Construção
Acidente no IP4. Três inquéritos para investigar queda de viaduto
Publicado em 12 de Março de 2010
Se tiver havido falhas de segurança ou técnicas, os responsáveis podem ser punidos com até cinco anos de prisão
Um acidente, três inquéritos. O Ministério Público, o Instituto de Infraestruturas Rodoviárias (InIR) e a concessionária Auto--Estrada do Marão vão investigar as causas da queda do viaduto em construção que, ao início da noite de quarta-feira, causou uma vítima mortal no IP4. Se tiver havido negligência no cumprimento de regras técnicas ou de segurança, os responsáveis podem ser punidos com até cinco anos de prisão.
Durante todo o dia de ontem, máquinas giratórias removeram destroços do IP4, fechado ao trânsito junto a Amarante. Durante a madrugada tinha sido encontrado, dentro de um automóvel que ia a passar precisamente quando se deu o acidente, um homem de 43 anos. A família terá a possibilidade de vir a constituir-se assistente no processo aberto pelo Ministério Público e, caso sejam apuradas responsabilidades criminais, exigir indemnização.

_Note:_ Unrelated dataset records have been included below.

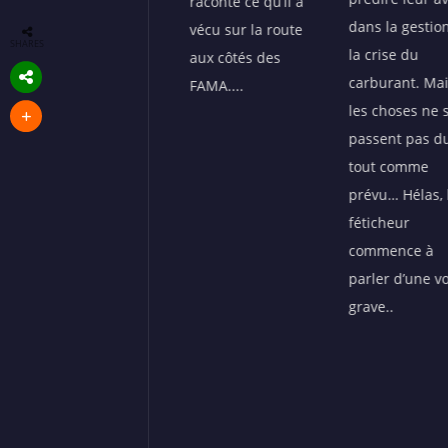
raconte ce qu’il a
dans la gestion de
pour aller nég
vécu sur la route
SHARES
la crise du
le dossier brûl
aux côtés des
carburant. Mais
du carburant 
FAMA....
les choses ne se
les terroristes..
passent pas du
tout comme
prévu… Hélas, le
féticheur
commence à
parler d’une voix
grave..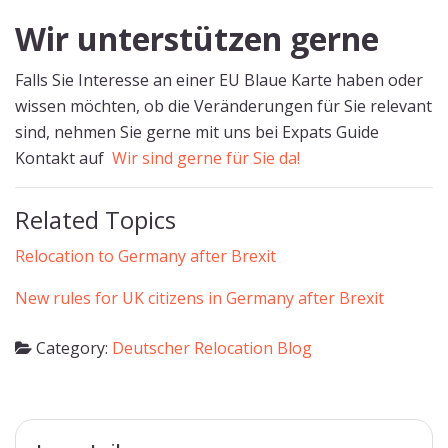
Wir unterstützen gerne
Falls Sie Interesse an einer EU Blaue Karte haben oder
wissen möchten, ob die Veränderungen für Sie relevant
sind, nehmen Sie gerne mit uns bei Expats Guide
Kontakt auf
Wir sind gerne für Sie da!
Related Topics
Relocation to Germany after Brexit
New rules for UK citizens in Germany after Brexit
Category:
Deutscher Relocation Blog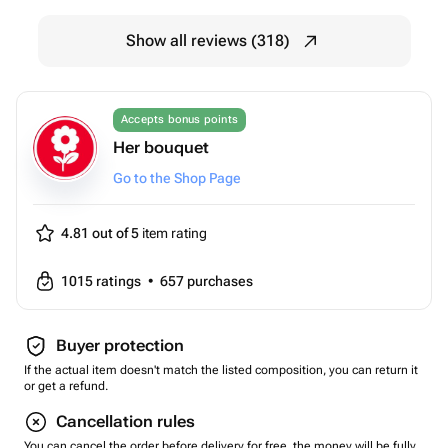
Show all reviews (318)
Accepts bonus points
Her bouquet
Go to the Shop Page
4.81 out of 5
item rating
1015
ratings
•
657
purchases
Buyer protection
If the actual item doesn't match the listed composition, you can return it
or get a refund.
Cancellation rules
You can cancel the order before delivery for free, the money will be fully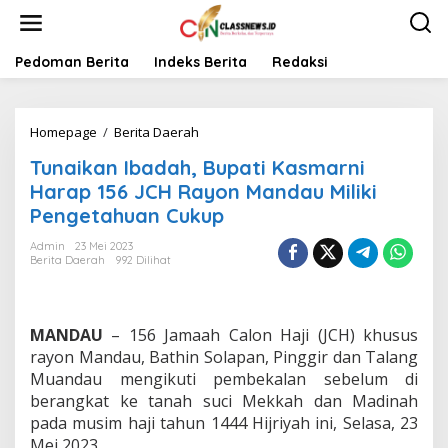
L
e
w
a
Pedoman Berita
Indeks Berita
Redaksi
t
i
k
Homepage
/
Berita Daerah
T
e
u
k
Tunaikan Ibadah, Bupati Kasmarni
n
o
a
n
Harap 156 JCH Rayon Mandau Miliki
i
t
Pengetahuan Cukup
k
e
a
n
Admin
23 Mei 2023
n
Berita Daerah
992 Dilihat
I
b
a
d
MANDAU
– 156 Jamaah Calon Haji (JCH) khusus
a
rayon Mandau, Bathin Solapan, Pinggir dan Talang
h
Muandau mengikuti pembekalan sebelum di
,
berangkat ke tanah suci Mekkah dan Madinah
B
u
pada musim haji tahun 1444 Hijriyah ini, Selasa, 23
p
Mei 2023.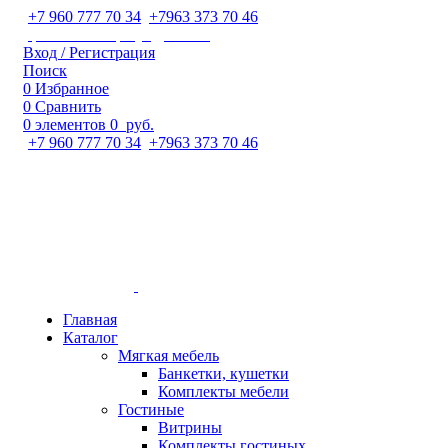
+7 960 777 70 34
;
+7963 373 70 46
ipaeva1988napulya@mail.ru
Вход / Регистрация
Поиск
0
Избранное
0
Сравнить
0
элементов
0
руб.
+7 960 777 70 34
;
+7963 373 70 46
Главная
Каталог
Мягкая мебель
Банкетки, кушетки
Комплекты мебели
Гостиные
Витрины
Комплекты гостиных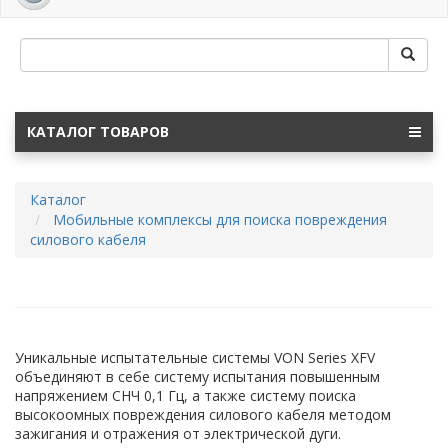
navig
КАТАЛОГ ТОВАРОВ
Каталог
Мобильные комплексы для поиска повреждения
силового кабеля
Уникальные испытательные системы VON Series XFV
объединяют в себе систему испытания повышенным
напряжением СНЧ 0,1 Гц, а также систему поиска
высокоомных повреждения силового кабеля методом
зажигания и отражения от электрической дуги.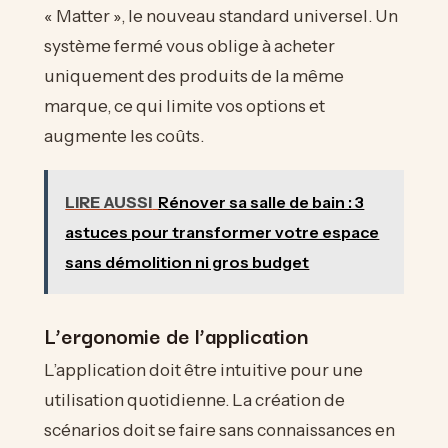
« Matter », le nouveau standard universel. Un
système fermé vous oblige à acheter
uniquement des produits de la même
marque, ce qui limite vos options et
augmente les coûts.
LIRE AUSSI
Rénover sa salle de bain : 3
astuces pour transformer votre espace
sans démolition ni gros budget
L’ergonomie de l’application
L’application doit être intuitive pour une
utilisation quotidienne. La création de
scénarios doit se faire sans connaissances en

O advogado Tiago Rodrigues Bastos sublinha, contudo, nem sempre ser fácil atribuir um rosto e apurar as pessoas responsáveis por eventuais falhas de segurança. "A responsabilidade criminal é diferente da civil, na medida em que exige uma responsabilidade pessoal", explica ao i. "Não há responsabilidade penal sem culpa."
Recorda o exemplo de um processo que teve em mãos, em que uma criança morreu afogada numa obra. Estava em causa um instituto público e no banco dos réus sentou-se, como arguido, o presidente do organismo. "É absurdo, porque um presidente não pode ser punido pelas falhas de todos os funcionários que tenha sob a sua alçada."
segundo acidente Embora tenham objectivos diversos, num aspecto os inquéritos sobre o acidente irão convergir: será necessário apurar se houve falhas no cumprimento das regras exigíveis. A abertura de um processo pelo Ministério Público é obrigatória por ter havido vítimas. O InIR sublinha que a obra é da responsabilidade da concessionária e não do Estado, mas entendeu nomear uma comissão de inquérito independente. Enviou também para o local "técnicos da área de engenharia, no sentido de recolher informação".
De visita ao local, o ministro das Obras Públicas confirmou a criação de uma comissão de inquérito técnica. António Mendonça assegurou que "o governo está atento", pediu "serenidade" e evitou comentar se o IP4 deveria ter sido encerrado ao trânsito durante a fase mais sensível da obra, dizendo não querer entrar em "especulações".
Por enquanto não foram adiantadas quaisquer explicações sobre o que terá corrido mal durante a construção de uma passagem superior - estrutura que deveria absorver 1300 toneladas de betão. A Infratunel, empresa responsável pela obra, vedou o perímetro aos jornalistas, não tendo sido prestadas informações. O i tentou, sem êxito, contactar responsáveis da empresa.
O acidente foi o segundo com vítimas mortais nas obras de transformação do IP4 em auto--estrada. Há cerca de duas semanas, um manobrador de um cilindro morreu enquanto trabalhava na obra. Considerando que dois acidentes no espaço de apenas 15 dias são "um mau presságio", o presidente da Câmara de Amarante exigiu "mais fiscalização e ritmos de trabalho menos intensos".
Além do automobilista atingido pelos escombros, oito trabalhadores, com idades entre os 23 e os 50 anos, sofreram ferimentos ligeiros. Assistidos em Amarante e Penafiel, tiveram alta hospitalar pouco depois.
pequenas empresas Em ano que se espera de crescimento das obras públicas, aumenta a preocupação com a segurança. Albano Ribeiro, presidente do Sindicato da Construção de Portugal, defende uma "intervenção conjunta dos parceiros sociais" junto das pequenas empresas do sector, em que assegura terem ocorrido, no ano passado, 77% das mortes de trabalhadores.
Uma primeira medida preventiva foi de imediato anunciada pela Autoridade para as Condições do Trabalho (ACT): foram suspensas todas as betonagens em tabuleiros ou viadutos na futura auto-estrada, até que fique concluído o relatório da concessionária. A suspensão apenas não abrange os trabalhos já iniciados, explicou António Neves Ferreira, dirigente da unidade local de Penafiel da ACT.